- **Work request 1**: List every person the text about The Battalion's awards mentions by name.
- **Work request 2**: According to the text about The Battalion's awards, what piece of coverage won the Pinnacle Award?
- **Work request 3**: Pick up the text about The Battalion's awards after its final sentence and carry it forward.

Current editor-in-chief of The Battalion and international studies senior Myranda Campanella said COVID-19 created a different environment and prevented many writers from being in the newsroom last year. 
“It definitely pushed us to be ready 24/7 for sure,” Campanella said. “We didn’t know what was happening, and we just had to be ready at the drop of a hat for anything new that came in. I think at the end of the day, we were all still so dedicated that it didn’t matter whether we were at home in our room writing stories or we were pushing on the front lines.” 
Former sports editor Hannah Underwood said it was an honor to win the Pinnacle Award for The Battalion’s 2020 Fall Sports Preview after striving for it for two years.
“I can’t think of a better way to have ended my time as The Battalion’s sports editor than for us to earn the title of Best Sports Section in the nation,” Underwood said. “And to do it in such a difficult year, I have to give the credit to my staff for all the time and energy they devoted to making our desk successful.”
Student Media general manager Douglas Pils said The Battalion can never be certain about what the judges are looking for because it changes each year. 
“After the year we had in the pandemic and time to settle back into some sort of normalcy, the fact that all the work that was done was recognized as it was, was pretty satisfying for the students more than anything,” Pils said. 
Beyond the newsroom, Stone said The Battalion works directly with university journalism classes to publish work. In collaboration with journalism professor Angelique Gammon’s Media Writing class, the students produced a 16-page climate change section, earning a third-place Pacemaker Award for climate change coverage.

- **Extracted entries**:
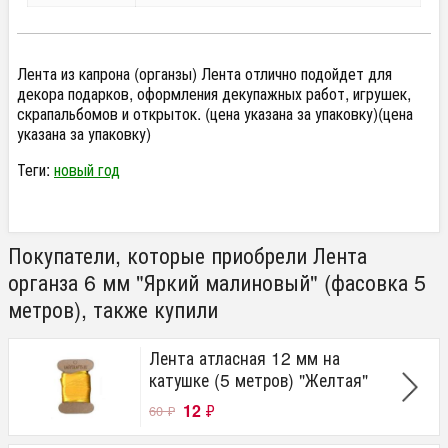
Лента из капрона (органзы) Лента отлично подойдет для
декора подарков, оформления декупажных работ, игрушек,
скрапальбомов и открыток. (цена указана за упаковку)(цена
указана за упаковку)
Теги:
новый год
Покупатели, которые приобрели Лента
органза 6 мм "Яркий малиновый" (фасовка 5
метров), также купили
Лента атласная 12 мм на
катушке (5 метров) "Желтая"
12
₽
60
₽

- **Task result 1**: Myranda Campanella, Hannah Underwood, Douglas Pils, Stone, Angelique Gammon

- **Task result 2**: The Battalion's 2020 Fall Sports Preview.

- **Task result 3**:
“Getting to work with people who weren’t involved in The Battalion, getting to collaborate with a journalism class was really nice,” Stone said. “It really opened the doors for so many more opportunities that The Battalion has. They’re still publishing packages and newspapers in collaboration with this class. That was a really cool moment for all of us, just because it was outside collaboration.” 
Last year, The Battalion reported on topics including the Black Lives Matter movement, mass shootings and COVID-19, Stone said. For his work covering COVID-19 in sororities, Stone received a second place pacemaker award as well as a fifth place Pacemaker for Reporter of the Year among four-year schools.
“It’s never easy. Writing breaking news is difficult,” Stone said. “Having to talk to people who very often have just had the worst days of their lives, it’s very difficult. It can be really draining, [and] it can cause you to burn out pretty quickly. But getting that recognition, it was really special to me. It was kind of the cherry on top of my time with The Battalion.”
Being a journalist is not for the faint-hearted; Campanella said hate comes with the title of journalist. 
“You sign up for that when you take on this job. No matter what your role is, in any type of news environment, anywhere across the world. We are thankful that we don’t get too much hate here, but it’s obviously rough,” Campanella said. “At the end of the day, we just kind of remember we’re doing our job and not everybody’s going to necessarily like the content that we produce. We’re here; we’re doing our best to make sure we are as 100 percent transparent as possible and that we’re providing the most accurate up-to-date information for our readers.”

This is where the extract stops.